REQUIRED WORK:
Pick out each line below that contains the word "Instagram", and copy those lines.

RECORDS PROVIDED:
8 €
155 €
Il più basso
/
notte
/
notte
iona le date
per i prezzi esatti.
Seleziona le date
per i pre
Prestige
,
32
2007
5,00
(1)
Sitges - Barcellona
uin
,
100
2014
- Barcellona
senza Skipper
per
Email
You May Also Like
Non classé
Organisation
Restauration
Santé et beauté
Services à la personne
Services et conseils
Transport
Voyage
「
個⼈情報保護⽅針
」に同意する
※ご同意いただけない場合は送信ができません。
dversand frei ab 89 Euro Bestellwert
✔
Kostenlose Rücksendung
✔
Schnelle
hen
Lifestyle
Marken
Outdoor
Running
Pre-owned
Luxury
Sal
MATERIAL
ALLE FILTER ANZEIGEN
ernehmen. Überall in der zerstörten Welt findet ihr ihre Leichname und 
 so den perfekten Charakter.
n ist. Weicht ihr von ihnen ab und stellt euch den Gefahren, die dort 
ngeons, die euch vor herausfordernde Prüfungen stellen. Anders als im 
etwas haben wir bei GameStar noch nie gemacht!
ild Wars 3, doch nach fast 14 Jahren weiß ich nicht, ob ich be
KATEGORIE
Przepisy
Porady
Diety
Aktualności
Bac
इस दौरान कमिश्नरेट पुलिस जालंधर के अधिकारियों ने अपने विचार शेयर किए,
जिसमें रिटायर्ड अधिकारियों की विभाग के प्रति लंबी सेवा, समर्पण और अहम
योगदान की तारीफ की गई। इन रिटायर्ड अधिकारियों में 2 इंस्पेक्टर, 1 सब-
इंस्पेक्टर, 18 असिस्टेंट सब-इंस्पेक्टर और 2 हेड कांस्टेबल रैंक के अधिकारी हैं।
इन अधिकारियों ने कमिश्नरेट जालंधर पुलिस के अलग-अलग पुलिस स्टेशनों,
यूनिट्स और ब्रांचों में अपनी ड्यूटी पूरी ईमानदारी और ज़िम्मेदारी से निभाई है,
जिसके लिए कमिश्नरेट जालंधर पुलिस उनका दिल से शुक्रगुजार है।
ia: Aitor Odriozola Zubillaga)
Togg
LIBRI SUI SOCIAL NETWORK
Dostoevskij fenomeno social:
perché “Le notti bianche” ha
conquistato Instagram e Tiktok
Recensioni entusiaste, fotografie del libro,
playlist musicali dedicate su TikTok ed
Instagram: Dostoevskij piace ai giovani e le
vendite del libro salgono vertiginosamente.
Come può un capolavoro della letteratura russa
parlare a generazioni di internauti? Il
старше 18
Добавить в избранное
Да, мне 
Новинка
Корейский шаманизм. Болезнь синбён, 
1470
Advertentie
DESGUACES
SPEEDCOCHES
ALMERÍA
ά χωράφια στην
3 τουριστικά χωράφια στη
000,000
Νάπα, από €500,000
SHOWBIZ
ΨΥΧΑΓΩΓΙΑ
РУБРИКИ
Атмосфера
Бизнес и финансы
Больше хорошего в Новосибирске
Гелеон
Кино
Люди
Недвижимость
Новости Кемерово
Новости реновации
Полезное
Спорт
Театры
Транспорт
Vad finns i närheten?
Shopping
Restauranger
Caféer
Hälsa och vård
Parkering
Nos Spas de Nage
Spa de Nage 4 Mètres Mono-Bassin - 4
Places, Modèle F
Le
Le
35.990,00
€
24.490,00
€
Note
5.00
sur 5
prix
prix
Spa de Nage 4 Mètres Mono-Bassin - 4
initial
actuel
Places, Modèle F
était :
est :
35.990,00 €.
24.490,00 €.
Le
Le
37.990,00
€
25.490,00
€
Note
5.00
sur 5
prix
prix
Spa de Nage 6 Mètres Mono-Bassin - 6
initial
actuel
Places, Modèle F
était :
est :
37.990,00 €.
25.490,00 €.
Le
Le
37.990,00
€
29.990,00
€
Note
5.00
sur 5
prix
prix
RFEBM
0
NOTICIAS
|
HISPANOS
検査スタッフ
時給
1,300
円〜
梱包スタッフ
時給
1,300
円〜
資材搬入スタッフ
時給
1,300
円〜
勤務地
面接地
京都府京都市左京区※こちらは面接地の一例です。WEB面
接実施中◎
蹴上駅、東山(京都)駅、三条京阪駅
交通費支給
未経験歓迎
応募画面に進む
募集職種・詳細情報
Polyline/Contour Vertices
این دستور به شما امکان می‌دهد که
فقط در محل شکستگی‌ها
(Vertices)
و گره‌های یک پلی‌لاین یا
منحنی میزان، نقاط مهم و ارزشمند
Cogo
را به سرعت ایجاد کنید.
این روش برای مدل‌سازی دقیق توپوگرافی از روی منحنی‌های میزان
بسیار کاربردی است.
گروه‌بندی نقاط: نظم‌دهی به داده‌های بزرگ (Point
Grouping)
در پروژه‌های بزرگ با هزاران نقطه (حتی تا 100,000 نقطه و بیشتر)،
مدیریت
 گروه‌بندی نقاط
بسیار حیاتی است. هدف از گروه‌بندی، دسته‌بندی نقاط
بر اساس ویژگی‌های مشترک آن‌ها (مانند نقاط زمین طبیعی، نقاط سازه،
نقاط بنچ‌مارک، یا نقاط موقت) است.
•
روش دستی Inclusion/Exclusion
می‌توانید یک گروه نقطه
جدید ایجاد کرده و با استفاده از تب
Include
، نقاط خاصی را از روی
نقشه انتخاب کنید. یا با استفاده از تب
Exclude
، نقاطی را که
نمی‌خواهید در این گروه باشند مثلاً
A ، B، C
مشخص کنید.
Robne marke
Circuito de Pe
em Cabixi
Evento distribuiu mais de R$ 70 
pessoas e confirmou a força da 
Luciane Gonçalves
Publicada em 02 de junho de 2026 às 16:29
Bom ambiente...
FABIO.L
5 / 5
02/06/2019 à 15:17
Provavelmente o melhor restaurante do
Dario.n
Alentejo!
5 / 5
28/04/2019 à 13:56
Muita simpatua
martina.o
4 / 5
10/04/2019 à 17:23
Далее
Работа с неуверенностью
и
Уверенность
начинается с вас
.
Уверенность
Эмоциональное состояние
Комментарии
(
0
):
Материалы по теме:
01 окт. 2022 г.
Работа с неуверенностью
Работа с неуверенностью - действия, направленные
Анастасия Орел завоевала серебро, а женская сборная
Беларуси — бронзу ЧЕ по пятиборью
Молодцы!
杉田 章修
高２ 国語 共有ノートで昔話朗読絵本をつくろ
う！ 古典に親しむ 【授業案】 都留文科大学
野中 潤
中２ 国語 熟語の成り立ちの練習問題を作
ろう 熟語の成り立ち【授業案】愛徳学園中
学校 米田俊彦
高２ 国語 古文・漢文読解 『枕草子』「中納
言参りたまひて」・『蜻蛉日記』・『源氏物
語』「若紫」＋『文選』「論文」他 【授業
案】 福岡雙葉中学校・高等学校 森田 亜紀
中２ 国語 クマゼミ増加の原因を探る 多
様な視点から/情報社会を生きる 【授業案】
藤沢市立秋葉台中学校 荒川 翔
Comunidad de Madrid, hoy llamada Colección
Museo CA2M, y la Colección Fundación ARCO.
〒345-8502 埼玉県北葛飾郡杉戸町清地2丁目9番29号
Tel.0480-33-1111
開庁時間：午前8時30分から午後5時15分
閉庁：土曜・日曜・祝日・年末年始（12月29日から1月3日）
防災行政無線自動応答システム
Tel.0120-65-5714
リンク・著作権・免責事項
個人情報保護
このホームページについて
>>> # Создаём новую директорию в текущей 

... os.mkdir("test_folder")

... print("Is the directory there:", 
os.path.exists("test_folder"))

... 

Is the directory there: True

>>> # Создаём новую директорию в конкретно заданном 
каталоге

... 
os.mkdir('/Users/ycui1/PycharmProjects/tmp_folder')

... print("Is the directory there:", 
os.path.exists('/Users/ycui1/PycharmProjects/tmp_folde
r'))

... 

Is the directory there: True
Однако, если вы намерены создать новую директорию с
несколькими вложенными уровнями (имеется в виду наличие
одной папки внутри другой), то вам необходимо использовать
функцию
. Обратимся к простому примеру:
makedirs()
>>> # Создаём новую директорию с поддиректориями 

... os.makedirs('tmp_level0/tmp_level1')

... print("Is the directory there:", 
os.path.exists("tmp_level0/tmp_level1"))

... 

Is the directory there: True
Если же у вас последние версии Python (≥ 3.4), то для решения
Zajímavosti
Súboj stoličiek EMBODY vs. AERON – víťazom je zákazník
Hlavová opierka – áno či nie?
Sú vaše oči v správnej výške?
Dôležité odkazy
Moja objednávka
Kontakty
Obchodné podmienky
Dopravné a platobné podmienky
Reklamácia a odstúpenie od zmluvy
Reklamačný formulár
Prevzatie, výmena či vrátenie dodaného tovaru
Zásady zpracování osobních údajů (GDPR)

SOLVED PROBLEM:
conquistato Instagram e Tiktok
Instagram: Dostoevskij piace ai giovani e le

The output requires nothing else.